Many very important results in math (that have become staples) are made up of extremely specific techniques that are very hard to reproduce even after 5 minutes one has read (and presumably understood) them. Even understanding in math comes in waves. To get a deeper understanding of an idea you'd need to have some preliminary grasp on it.

I often see the sentiment "in math if you understand something, you don't need to memorize it" on English speaking side of Internet. Contrast that with the old Soviet school (& modern Indian one?) philosophy which was "understand -> drill -> memorize". IMO, the former philosophy produces weaker, barely able mathematicians.

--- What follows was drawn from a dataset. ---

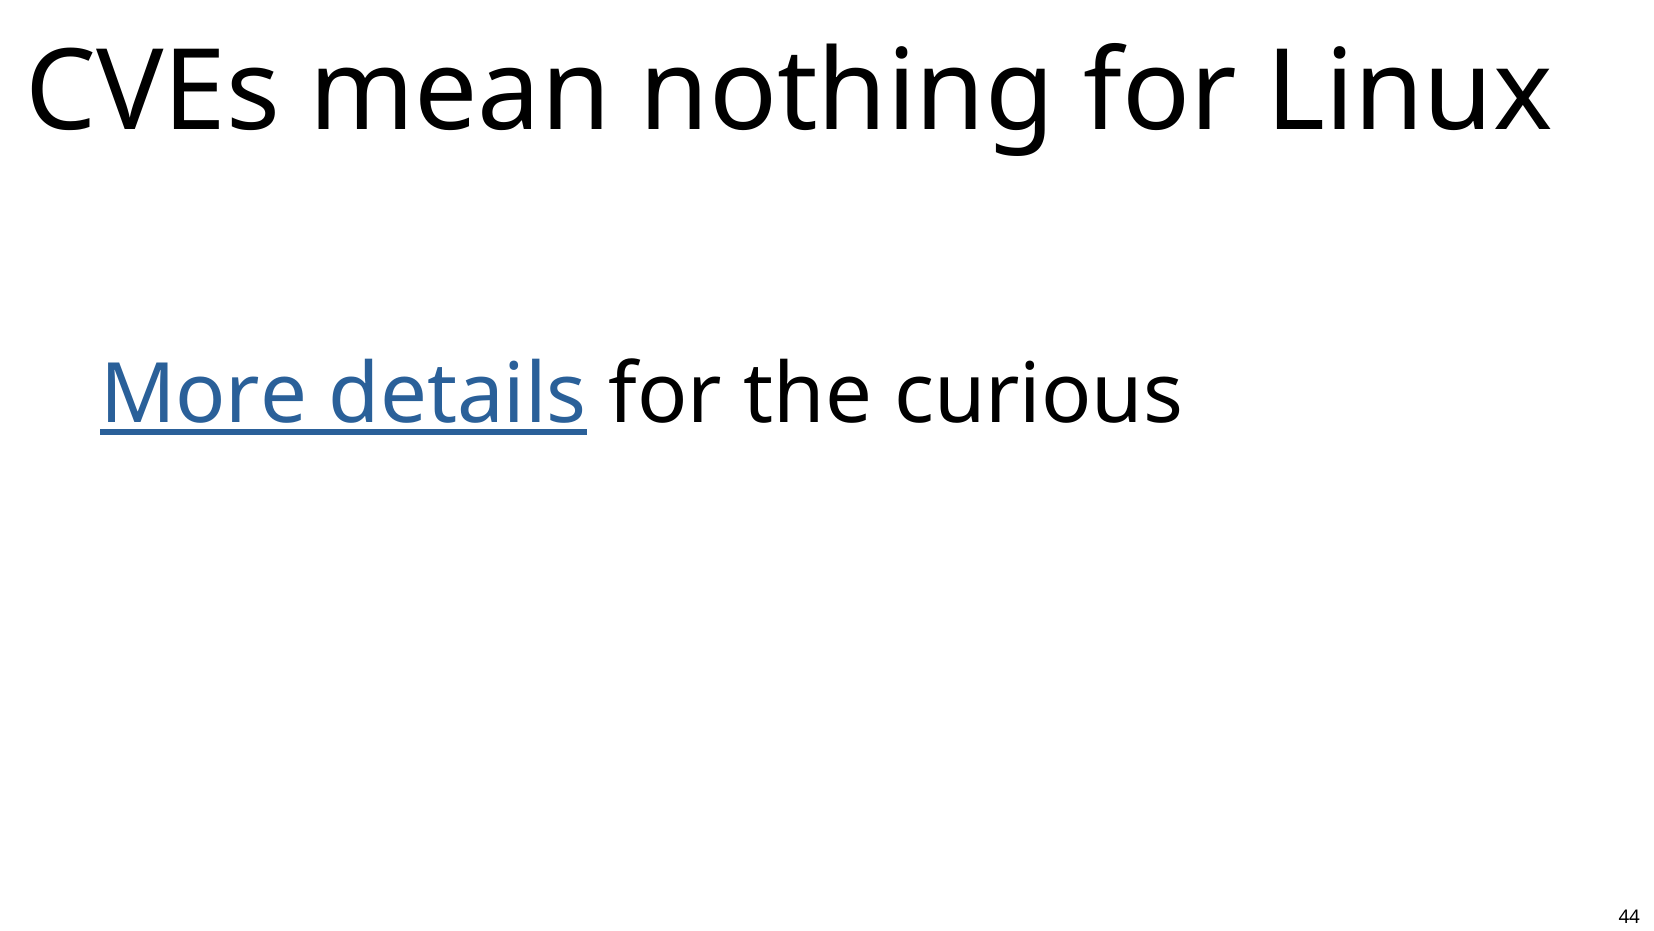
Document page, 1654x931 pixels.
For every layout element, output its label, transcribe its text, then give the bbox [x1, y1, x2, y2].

This vid below about Hitler learning topology echoes some of what's typed above.

https://www.youtube.com/watch?v=SyD4p8_y8Kw


How universal is this experience?

I remember a math grad student friend who said "math is a young man's game". He compared it to cycling; nothing you do in your old age would compare to what you could do earlier.

In fact according to him math is worse than cycling, if I'm correct that cyclists peak in their early 40s. Contrast that to economics, which specifically offers the Clark Medal for the best work performed by someone under forty, because old-timers would otherwise snaffle up every prize.


People repeat that quote a lot, but I don't think there's much evidence for it. The main thing is people have kids, and kids take time. Boom 10 years gone from high-performance productive individual-contributor work. It was uncommon for people to go back to school at a later age, but maybe not anymore?


I am not sure I understand the connection you're making between the cumulative and highly technical nature of math and the age of a mathlete.


That's fair. I didn't relate that my friend went on to say that the reason math is a young man's game is that it's only the young who can read and memorize results fast enough, and keep enough of that information in their head at one time, to do important work at the frontiers of math. The brain has physical limits, just as the rest of the body does.

I am revolted by that idea. And I'm certainly a better coder than I was in my thirties, and I was better then than I was in my twenties. (Not that I'm under the illusion that my work compares to PhD-level math.)


Why’d you censor bullets from a machine gun? Is there some HN autoban for them?